Pas de place à l’improvisation !

Dans la préparation. De plus, il faut être prêt à s’adapter à chaque instant et à trouver des solutions, collectivement : une multitude de personnes est mobilisée lors de la course d’un athlète. De l’échauffement jusqu’au départ, je porterai une veste rafraîchissante munie de glace dans les poches. Sortie du congélateur, elle se conserve dans un sac isotherme. C’est aussi le dernier moment pour m’arroser la tête, comme une plante pour qu’elle se transforme en lionne prête à partir à l’attaque. Je me permets un peu d’imagination pour rester détendue. J’aurai bu des électrolytes à l’échauffement, mangé une barre énergétique pour remplir le “réservoir” et je serai approvisionnée en boisson isotonique.

Deux courses ; deux modèles

À l’épreuve du contre-la-montre, ma stratégie réside principalement en le fait de ne pas en faire plus que nécessaire. Pas besoin de gagner avec beaucoup d’avance. Nul doute que ma performance sera bonne, bien que j’en fasse un peu moins. Mais comment savoir que je suis dans les clous ou à l’inverse, en retard ? Étant la plus forte, je serai la dernière à prendre le départ, à une minute d’intervalle. Lorsque je m’approcherai de ma principale adversaire, championne du monde actuelle, des personnes du staff de l’équipe suisse seront mobilisées à plusieurs endroits spécifiques du parcours, appelées des zones d’approvisionnement (feedzones). Elles m’indiqueront l’écart lors de mes passages, bien que leurs missions principales soient autres. Elles seront munies d’un bidon d’eau (si mon “kamelbag” ne devait pas fonctionner ou si je devais ne pas en avoir suffisamment sur moi), d’une ou deux autres bouteilles froides pour m’asperger ainsi que de deux roues de réserve (une avant et une arrière, les deux étant différentes pour mon tricycle) afin de pallier une éventuelle crevaison.

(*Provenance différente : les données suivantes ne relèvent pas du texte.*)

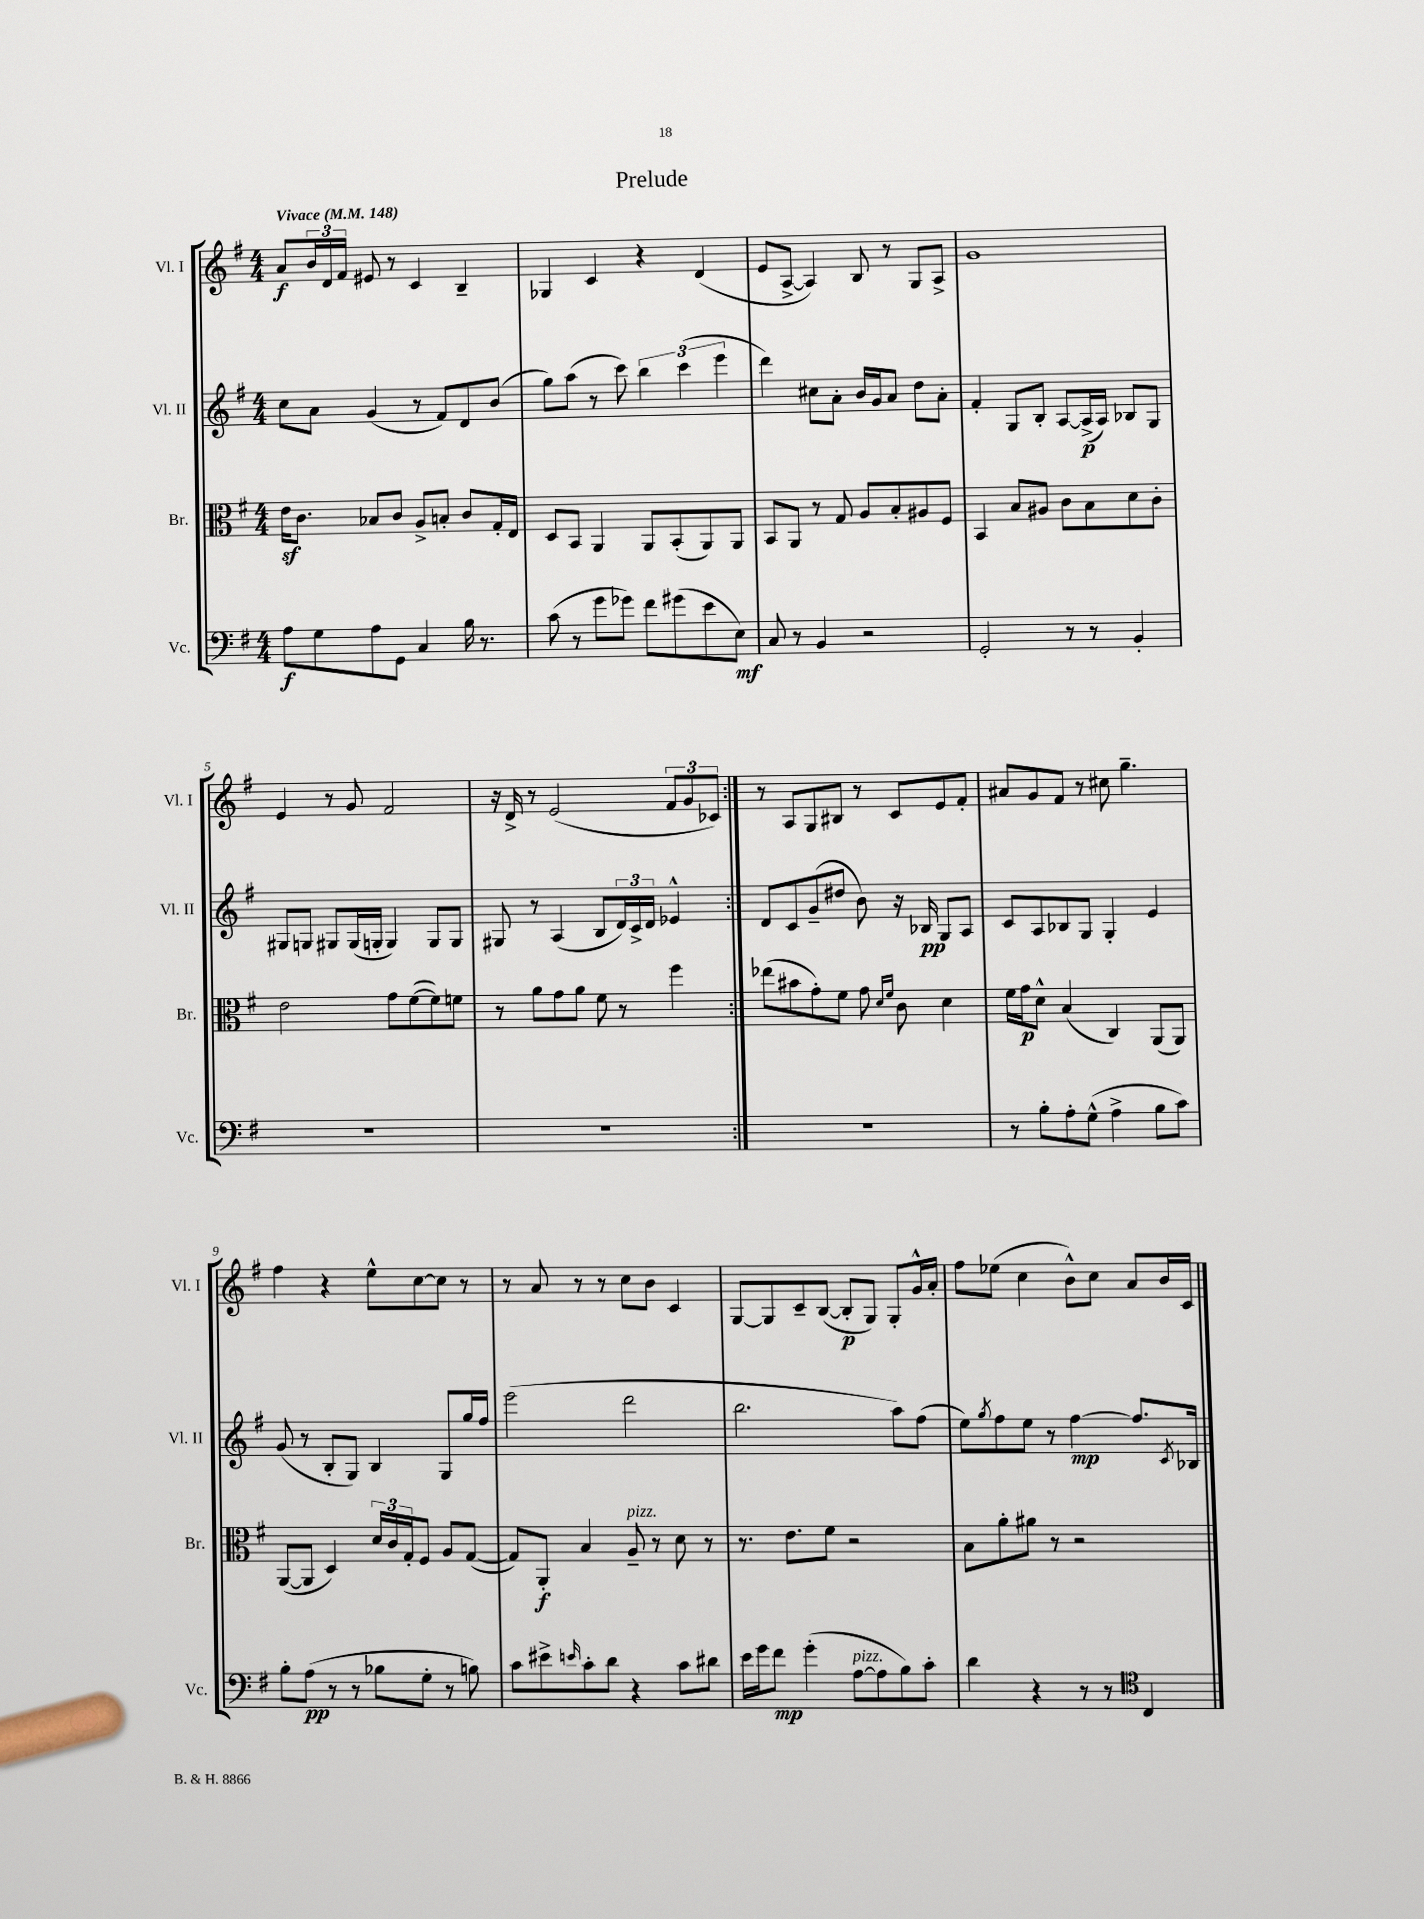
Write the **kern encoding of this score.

**kern	**dynam	**kern	**dynam	**kern	**dynam	**kern	**dynam
*part4	*part4	*part3	*part3	*part2	*part2	*part1	*part1
*staff4	*staff4	*staff3	*staff3	*staff2	*staff2	*staff1	*staff1
*I"Vc.	*	*I"Br.	*	*I"Vl. II	*	*I"Vl. I	*
*I'Vc.	*	*I'Br.	*	*I'Vl. II	*	*I'Vl. I	*
*clefF4	*	*clefC3	*	*clefG2	*	*clefG2	*
*k[f#]	*	*k[f#]	*	*k[f#]	*	*k[f#]	*
*M4/4	*	*M4/4	*	*M4/4	*	*M4/4	*
*MM148	*	*MM148	*	*MM148	*	*MM148	*
=1	=1	=1	=1	=1	=1	=1	=1
!	!	!	!	!	!	!LO:TX:a:B:t=Vivace	!
8A\L	f	16ez\KL	.	8cc\L	.	8a/L	f
.	.	8.c\J	.	.	.	.	.
8G\	.	.	.	8a\J	.	24b/L	.
.	.	.	.	.	.	24d/	.
.	.	.	.	.	.	24f#/JJ	.
8A\	.	8B-X/L	.	(4g/	.	8e#X/	.
8GG\J	.	8c/J	.	.	.	8r	.
4C/	.	8A^/L	.	8r	.	4c/	.
.	.	8Bn'/J	.	8f#/L)	.	.	.
16B\	.	8c/L	.	8d/	.	4B~/	.
8.r	.	.	.	.	.	.	.
.	.	16G'/L	.	(8b/J	.	.	.
.	.	16E/JJ	.	.	.	.	.
=2	=2	=2	=2	=2	=2	=2	=2
(8c\	.	8D/L	.	8gg\L)	.	4G-X/	.
8r	.	8BB/J	.	(8aa\J	.	.	.
8g\L	.	4AA/	.	8r	.	4c/	.
8g-X\J)	.	.	.	8ccc\)	.	.	.
8f#\L	.	8AA/L	.	6bb\	.	4r	.
(8g#X\	.	(8BB'/	.	.	.	.	.
.	.	.	.	(6ccc\	.	.	.
8e\	.	8AA/)	.	.	.	(4d/	.
.	.	.	.	6eee\	.	.	.
8E\J)	mf	8AA/J	.	.	.	.	.
=3	=3	=3	=3	=3	=3	=3	=3
8C/	.	8BB/L	.	4ddd\)	.	8e/L	.
8r	.	8AA/J	.	.	.	[8A^/J	.
4BB/	.	8r	.	8cc#X\L	.	4A/])	.
.	.	8G/	.	8a'\J	.	.	.
2r	.	8A/L	.	16b/LL	.	8B/	.
.	.	.	.	16g/J	.	.	.
.	.	8B'/	.	8a/J	.	8r	.
.	.	8A#X/	.	8dd\L	.	8G/L	.
.	.	8F#/J	.	8a'\J	.	8A^/J	.
=4	=4	=4	=4	=4	=4	=4	=4
2GG'/	.	4BB/	.	4f#'/	.	1g	.
.	.	8B/L	.	8G/L	.	.	.
.	.	8A#X/J	.	8B'/J	.	.	.
8r	.	8c\L	.	[8A/L	.	.	.
8r	.	8B\	.	(16A^/L]	p	.	.
.	.	.	.	16A/JJ)	.	.	.
4BB'/	.	8d\	.	8B-X/L	.	.	.
.	.	8c'\J	.	8G/J	.	.	.
!!LO:LB:g=z
=5	=5	=5	=5	=5	=5	=5	=5
1r	.	2e\	.	8G#X/L	.	4e/	.
.	.	.	.	8Gn/J	.	.	.
.	.	.	.	8G#X/L	.	8r	.
.	.	.	.	(16G#/L	.	8g/	.
.	.	.	.	16Gn'/JJ	.	.	.
.	.	8g\L	.	4G/)	.	2f#/	.
.	.	([8f#\	.	.	.	.	.
.	.	8f#\])	.	8G/L	.	.	.
.	.	8fn\J	.	8G/J	.	.	.
=6	=6	=6	=6	=6	=6	=6	=6
1r	.	8r	.	8G#X/	.	16r	.
.	.	.	.	.	.	16d^/	.
.	.	8a\L	.	8r	.	8r	.
.	.	8g\	.	(4A/	.	(2e/	.
.	.	8a\J	.	.	.	.	.
.	.	8f#\	.	8B/L	.	.	.
.	.	8r	.	24d/L)	.	.	.
.	.	.	.	24c^/	.	.	.
.	.	.	.	24d/JJ	.	.	.
.	.	4ff#\	.	4e-X^^/	.	12f#/L	.
.	.	.	.	.	.	12g/	.
.	.	.	.	.	.	12c-X/J)	.
=7:|!	=7:|!	=7:|!	=7:|!	=7:|!	=7:|!	=7:|!	=7:|!
1r	.	(8ee-X\L	.	8d/L	.	8r	.
.	.	8b#X\	.	8c/	.	8A/L	.
.	.	8g'\)	.	(8g~/	.	8G/	.
.	.	8f#\J	.	8dd#X/J	.	8B#X/J	.
.	.	8g\	.	8b\)	.	8r	.
.	.	16qqd/LL	.	.	.	.	.
.	.	16qqf#/JJ	.	.	.	.	.
.	.	8c\	.	16r	.	8c/L	.
.	.	.	.	16B-X/	pp	.	.
.	.	4d\	.	8G/L	.	8e/	.
.	.	.	.	8A/J	.	8f#'/J	.
=8	=8	=8	=8	=8	=8	=8	=8
8r	.	16f#\LL	.	8c/L	.	8a#X/L	.
.	.	16g\J	p	.	.	.	.
8B'\L	.	8d^^\J	.	8A/	.	8g/	.
8A'\	.	(4B/	.	8B-X/	.	8f#/J	.
(8G^^\J	.	.	.	8G/J	.	8r	.
4A^\	.	4C/)	.	4G'/	.	8cc#X\	.
.	.	.	.	.	.	4.gg~\	.
8B\L	.	(8AA/L	.	4e/	.	.	.
8c\J)	.	8AA/J)	.	.	.	.	.
!!LO:LB:g=z
=9	=9	=9	=9	=9	=9	=9	=9
8B'\L	.	([8AA/L	.	(8g/	.	4ff#\	.
(8A\J	pp	8AA/J]	.	8r	.	.	.
8r	.	4D/)	.	8B'/L	.	4r	.
8r	.	.	.	8G/J)	.	.	.
8B-X\L	.	24d/LL	.	4B/	.	8ee^^\L	.
.	.	24c/	.	.	.	.	.
.	.	24G'/J	.	.	.	.	.
8G'\J	.	8F#/J	.	.	.	[8cc\	.
8r	.	8A/L	.	8G/L	.	8cc\J]	.
8Bn\)	.	([8G/J	.	16gg/L	.	8r	.
.	.	.	.	16ff#/JJ	.	.	.
=10	=10	=10	=10	=10	=10	=10	=10
8c\L	.	8G/L])	.	(2eee\	.	8r	.
8e#X^\	.	8AA'/J	f	.	.	8a/	.
16qqen/	.	.	.	.	.	.	.
8c'\	.	4B/	.	.	.	8r	.
8d\J	.	.	.	.	.	8r	.
!	!	!LO:TX:a:i:t=pizz.	!	!	!	!	!
4r	.	8A~/	.	2ddd\	.	8cc\L	.
.	.	8r	.	.	.	8b\J	.
8c\L	.	8d\	.	.	.	4c/	.
8d#X\J	.	8r	.	.	.	.	.
=11	=11	=11	=11	=11	=11	=11	=11
16e\LL	.	8.r	.	2.bb\	.	[8G/L	.
16g\J	.	.	.	.	.	.	.
8f#\J	mp	.	.	.	.	8G/]	.
.	.	8.e\L	.	.	.	.	.
(4g'\	.	.	.	.	.	8c~/	.
.	.	8f#\J	.	.	.	([8B/J	.
!LO:TX:a:i:t=pizz.	!	!	!	!	!	!	!
[8A\L	.	2r	.	.	.	8B'/L]	p
8A\]	.	.	.	.	.	8G/J)	.
8B\)	.	.	.	8aa\L)	.	8G'/L	.
8c'\J	.	.	.	(8ff#\J	.	16g^^/L	.
.	.	.	.	.	.	16a'/JJ	.
=12	=12	=12	=12	=12	=12	=12	=12
4d\	.	8B\L	.	8ee\L)	.	8ff#\L	.
.	.	.	.	8qgg/	.	.	.
.	.	8a'\	.	8ff#\	.	(8ee-X\J	.
4r	.	8a#X\J	.	8ee\J	.	4cc\	.
.	.	8r	.	8r	.	.	.
8r	.	2r	.	[4ff#\	mp	8b^^\L)	.
8r	.	.	.	.	.	8cc\J	.
*clefC4	*	*	*	*	*	*	*
4C/	.	.	.	8.ff#/L]	.	8a/L	.
.	.	.	.	.	.	16b/L	.
.	.	.	.	8qc/	.	.	.
.	.	.	.	16B-X/Jk	.	16c/JJ	.
==	==	==	==	==	==	==	==
*-	*-	*-	*-	*-	*-	*-	*-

Même processus pour la course en ligne. A la différence près, la course étant plus longue, que je suis munie d’une barre énergétique supplémentaire pour éviter une fringale.

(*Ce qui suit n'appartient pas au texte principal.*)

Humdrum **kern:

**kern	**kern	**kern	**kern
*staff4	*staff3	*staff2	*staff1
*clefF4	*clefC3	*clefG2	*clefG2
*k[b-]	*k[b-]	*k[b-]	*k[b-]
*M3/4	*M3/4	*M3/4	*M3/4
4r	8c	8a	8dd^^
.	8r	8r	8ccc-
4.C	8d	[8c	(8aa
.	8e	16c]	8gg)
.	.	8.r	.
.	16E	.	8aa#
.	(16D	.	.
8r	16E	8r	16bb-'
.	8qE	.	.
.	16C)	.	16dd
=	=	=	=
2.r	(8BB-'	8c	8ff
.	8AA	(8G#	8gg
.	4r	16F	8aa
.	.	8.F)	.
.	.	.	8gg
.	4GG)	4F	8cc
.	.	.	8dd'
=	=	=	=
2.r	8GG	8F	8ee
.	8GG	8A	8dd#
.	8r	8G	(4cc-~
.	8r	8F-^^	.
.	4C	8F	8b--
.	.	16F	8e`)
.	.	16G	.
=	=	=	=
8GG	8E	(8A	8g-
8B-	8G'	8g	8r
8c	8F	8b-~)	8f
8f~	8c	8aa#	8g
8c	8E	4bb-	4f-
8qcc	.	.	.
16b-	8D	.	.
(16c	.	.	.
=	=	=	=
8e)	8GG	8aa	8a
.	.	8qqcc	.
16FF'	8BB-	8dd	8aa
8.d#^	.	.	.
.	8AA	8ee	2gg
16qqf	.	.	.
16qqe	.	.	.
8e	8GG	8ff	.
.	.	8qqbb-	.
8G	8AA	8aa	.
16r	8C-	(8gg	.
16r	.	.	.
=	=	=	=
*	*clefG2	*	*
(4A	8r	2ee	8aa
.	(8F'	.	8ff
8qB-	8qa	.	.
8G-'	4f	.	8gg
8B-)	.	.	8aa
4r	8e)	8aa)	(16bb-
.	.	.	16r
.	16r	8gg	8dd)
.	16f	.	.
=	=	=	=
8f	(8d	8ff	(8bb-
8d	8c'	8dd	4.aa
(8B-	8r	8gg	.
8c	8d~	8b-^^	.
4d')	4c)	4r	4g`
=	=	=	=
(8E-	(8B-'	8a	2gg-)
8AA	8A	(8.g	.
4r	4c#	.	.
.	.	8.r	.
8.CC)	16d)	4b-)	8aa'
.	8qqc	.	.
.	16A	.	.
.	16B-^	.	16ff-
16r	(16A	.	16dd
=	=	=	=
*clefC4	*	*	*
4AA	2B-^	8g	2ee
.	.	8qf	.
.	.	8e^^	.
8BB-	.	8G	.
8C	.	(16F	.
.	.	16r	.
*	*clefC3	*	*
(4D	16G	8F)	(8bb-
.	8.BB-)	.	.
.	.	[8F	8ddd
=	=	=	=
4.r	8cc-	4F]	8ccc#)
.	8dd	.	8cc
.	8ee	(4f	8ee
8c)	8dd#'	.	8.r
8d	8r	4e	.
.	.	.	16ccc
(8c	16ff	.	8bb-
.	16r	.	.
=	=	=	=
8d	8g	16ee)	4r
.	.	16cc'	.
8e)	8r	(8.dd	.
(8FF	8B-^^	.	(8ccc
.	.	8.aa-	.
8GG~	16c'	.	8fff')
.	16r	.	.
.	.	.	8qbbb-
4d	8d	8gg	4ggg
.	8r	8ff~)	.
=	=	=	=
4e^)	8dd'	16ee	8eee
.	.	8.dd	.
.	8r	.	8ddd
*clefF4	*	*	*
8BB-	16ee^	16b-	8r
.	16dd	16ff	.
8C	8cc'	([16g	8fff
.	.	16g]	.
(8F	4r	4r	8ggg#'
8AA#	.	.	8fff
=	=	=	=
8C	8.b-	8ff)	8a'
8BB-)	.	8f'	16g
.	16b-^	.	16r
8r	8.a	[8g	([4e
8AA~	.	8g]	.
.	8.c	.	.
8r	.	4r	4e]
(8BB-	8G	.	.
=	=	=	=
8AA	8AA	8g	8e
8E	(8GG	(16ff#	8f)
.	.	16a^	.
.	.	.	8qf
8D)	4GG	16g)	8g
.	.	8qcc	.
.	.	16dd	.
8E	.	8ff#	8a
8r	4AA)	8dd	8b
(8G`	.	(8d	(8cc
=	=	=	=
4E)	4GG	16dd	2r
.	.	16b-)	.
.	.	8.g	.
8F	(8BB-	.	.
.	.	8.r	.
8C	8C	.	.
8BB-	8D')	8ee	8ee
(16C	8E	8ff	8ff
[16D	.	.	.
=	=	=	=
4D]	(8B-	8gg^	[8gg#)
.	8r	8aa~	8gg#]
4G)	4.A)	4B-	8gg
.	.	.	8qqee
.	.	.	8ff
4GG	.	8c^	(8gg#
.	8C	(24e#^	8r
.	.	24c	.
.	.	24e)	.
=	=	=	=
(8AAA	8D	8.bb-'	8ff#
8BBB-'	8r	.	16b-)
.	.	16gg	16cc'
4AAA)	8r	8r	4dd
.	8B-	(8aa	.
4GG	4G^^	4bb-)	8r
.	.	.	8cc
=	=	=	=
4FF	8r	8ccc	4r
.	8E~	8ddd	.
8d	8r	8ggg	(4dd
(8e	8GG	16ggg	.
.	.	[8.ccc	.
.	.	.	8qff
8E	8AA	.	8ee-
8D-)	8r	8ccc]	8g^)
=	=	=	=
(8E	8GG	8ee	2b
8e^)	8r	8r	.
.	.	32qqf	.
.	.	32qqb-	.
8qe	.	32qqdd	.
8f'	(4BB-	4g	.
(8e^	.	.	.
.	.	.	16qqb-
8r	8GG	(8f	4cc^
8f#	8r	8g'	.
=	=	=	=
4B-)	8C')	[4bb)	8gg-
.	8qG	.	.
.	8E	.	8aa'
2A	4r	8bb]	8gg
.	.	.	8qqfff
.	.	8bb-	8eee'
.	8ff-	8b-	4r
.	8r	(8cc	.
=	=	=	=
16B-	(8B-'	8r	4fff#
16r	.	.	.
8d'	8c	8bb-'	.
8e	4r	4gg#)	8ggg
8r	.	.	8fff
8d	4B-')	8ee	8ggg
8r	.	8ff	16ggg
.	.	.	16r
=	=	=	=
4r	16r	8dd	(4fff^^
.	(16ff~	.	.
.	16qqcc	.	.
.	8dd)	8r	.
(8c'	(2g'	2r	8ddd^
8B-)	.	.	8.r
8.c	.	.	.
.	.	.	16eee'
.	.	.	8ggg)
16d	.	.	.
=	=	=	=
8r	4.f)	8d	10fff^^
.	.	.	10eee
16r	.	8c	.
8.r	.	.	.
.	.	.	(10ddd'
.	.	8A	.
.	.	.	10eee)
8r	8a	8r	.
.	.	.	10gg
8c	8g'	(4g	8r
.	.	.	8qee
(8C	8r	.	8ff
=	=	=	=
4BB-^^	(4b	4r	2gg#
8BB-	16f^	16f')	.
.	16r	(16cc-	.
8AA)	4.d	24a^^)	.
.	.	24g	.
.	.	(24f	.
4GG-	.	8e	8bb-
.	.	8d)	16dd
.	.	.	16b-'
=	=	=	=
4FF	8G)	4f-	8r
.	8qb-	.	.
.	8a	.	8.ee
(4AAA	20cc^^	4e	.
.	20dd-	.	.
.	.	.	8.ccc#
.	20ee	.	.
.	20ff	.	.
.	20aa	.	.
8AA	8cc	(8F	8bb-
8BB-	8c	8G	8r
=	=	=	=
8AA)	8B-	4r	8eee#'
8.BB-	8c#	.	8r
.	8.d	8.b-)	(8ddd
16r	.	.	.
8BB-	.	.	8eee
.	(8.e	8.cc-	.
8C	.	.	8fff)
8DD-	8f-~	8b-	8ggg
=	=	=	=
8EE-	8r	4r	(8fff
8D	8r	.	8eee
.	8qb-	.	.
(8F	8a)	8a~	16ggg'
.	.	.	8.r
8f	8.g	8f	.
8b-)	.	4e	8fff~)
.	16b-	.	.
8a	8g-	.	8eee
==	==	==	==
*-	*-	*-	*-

Finalement : comment brider ma volonté ?

Question étrange. Parfois, mes proches pourraient le souhaiter par mesure de sécurité. Souvent, on me dit de ne pas trop en faire. Bref, de ne pas aller à l’extrême. Je m’y suis préparée grâce à un exercice mental, le but étant de maîtriser les pensées qui m’inciteraient à une prise de risque trop importante et de les remplacer par d’autres, plus raisonnables. Autre mesure de prévention : dire quelques mots ou faire un signe aux personnes du staff suisse lors de mes passages. Tant que je réponds, c’est que je vais bien. Sinon, ils doivent agir. M’arrêter. Ce qui serait terrible pour moi, contre ma volonté.

M’intéresser à la problématique

J’ai trouvé un petit appareil qui mesure la température corporelle, attachée à la ceinture cardiaque en-dessous de la poitrine. En l’essayant à l’entraînement, j’ai vu le curseur augmenter, sans trop m’inquiéter pour autant. Bien que mon médecin me dise que ce système est imprécis et pas viable, cela m’a permis de m’intéresser aux phénomènes physiologiques qui interviennent lors d’un effort intense. J’ai compris, en tout cas par rapport à ce système, qu’il était normal, dans mon cas, de voir les chiffres grimper facilement jusqu’à 39°. Bon ou mauvais ? Je n’en sais rien. Mais j’ai ressenti que j’allais bien. Néanmoins, cela m’a rendu encore plus attentive à aux mesures à prendre afin d’éviter la catastrophe. Je compte sur mes capacités physiques et mentales pour franchir l’arrivée le plus vite possible et sur les mesures entreprises pour y arriver dans les meilleures conditions possibles. Non, dans des bonnes conditions. Mon objectif ? Gagner. Et remporter la Coupe du monde 2023.

En résumé, les thématiques abordées sont la problématique du coup de chaleur vu par l’athlète, la préparation en trois étapes (celle en amont de l’événement, la préparation mentale, et celles avant et pendant la course) et l’apprentissage en continu pour favoriser la prévention.

 

Photo: Anne-Karelle Hocq

Celine van Till

Celine van Till défie l’impossible. Du dressage équestre au cyclisme sur route, en passant par le 100 mètres sprint, valide et handisport, elle court d’un extrême à l’autre. L’ennui n’existe pas. Les surprises attendent. Les limites sont remises en question. Elle gagne la Coupe du Monde 2022 et est aussi auteure et conférencière.